Mi otra vida se ha convertido en un acto sencillo y profundo:
observo mi plaza desde la ventana, a todas horas, como quien contempla con
obstinación el avance imperceptible de las saetas de un reloj. Esta plaza, mi
plaza, se transforma con la luz y las minúsculas alimañas que la sobrevuelan.
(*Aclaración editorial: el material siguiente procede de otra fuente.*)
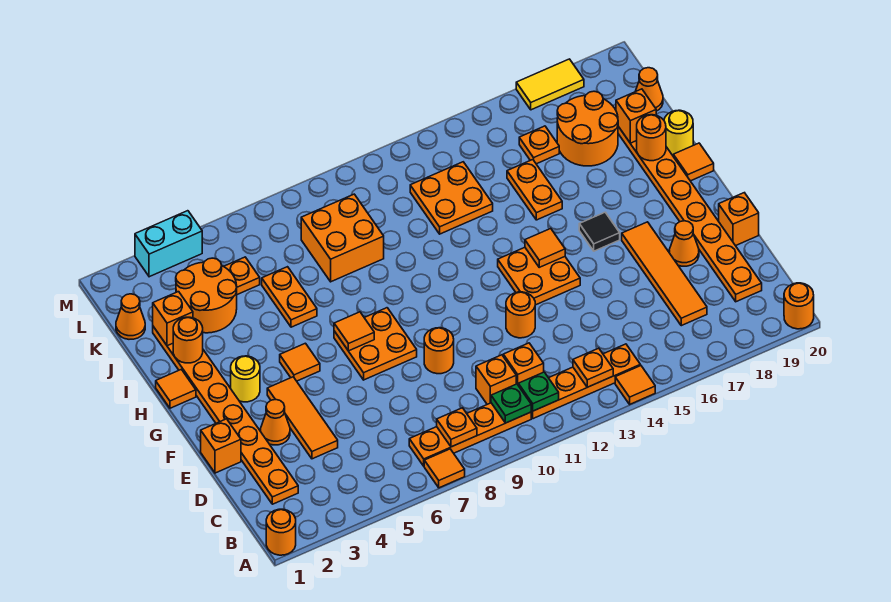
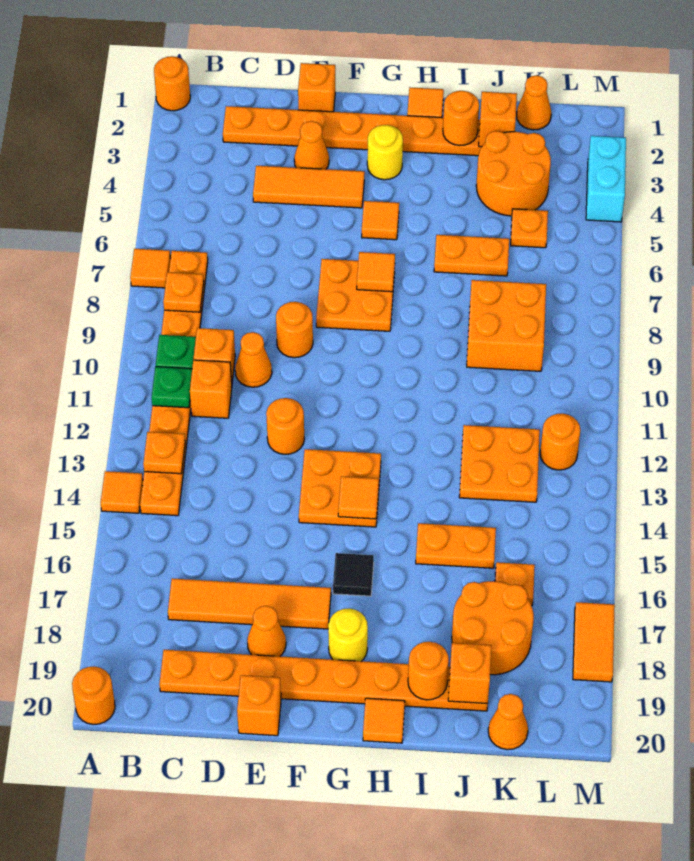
none -> orange 1x1 cone [235,332,272,387]
yellow 1x1 round brick [664,110,693,155] -> yellow 1x1 round brick moved to [328,608,368,661]
none -> orange 1x1 round brick [540,414,580,470]
yellow 1x2 tile [516,59,584,110] -> orange 1x2 tile [573,602,615,682]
El aire huele a estiércol, a esfínter humano. Sin embargo ya no hay gente, lo
humano escasea. La única presencia terrenal que se mantiene en este extraño
lugar es la escultura erigida en mi memoria. A través de figuras y símbolos
petrificados se hace saber al mundo nuestro valor y talento. Fui un gran
hombre. En el centro de la plaza y sobre un gran pedestal hay una estatua
ecuestre que me representa. Sí. A mí y a mi caballo. Los dos estamos cubiertos
por incontables capas de porquería y de un fino fango que proviene del légamo
de las nubes. ¿Dónde está el derroche excrementicio de las devastadoras palomas
de antaño? Preferiría sus heces blancas a esta costra hirsuta y nauseabunda. Me
veo deformado por los grumos de suciedad y el poso fecal que deja el paso del
tiempo. Las pequeñas criaturas que sobrevuelan la plaza son insectos
repugnantes que mueven el aire con su aleteo, y llega hasta mi un vapor maloliente,
un hedor a humanidad, la hediondez de algún tipo de vida. Tuve que morir en una
absurda batalla para ser merecedor de esta solemne aleación de bronce. Y ahí
estamos; mi caballo y yo. Convertidos en monumento en medio de la polvorienta
explanada. Igual de dignos que insensatos. Él fue un purasangre, un corcel
batallador que, ahora, tembloroso y sin identidad, busca el abrigo de mi regazo
como una mascota equina que solo galopa y relincha en sueños, si los tiene. Yo
fui un militar aguerrido, un oficial con habilidades temerarias, un bárbaro
extremadamente sentimental que luchó por unos ideales sin amor ni alegría.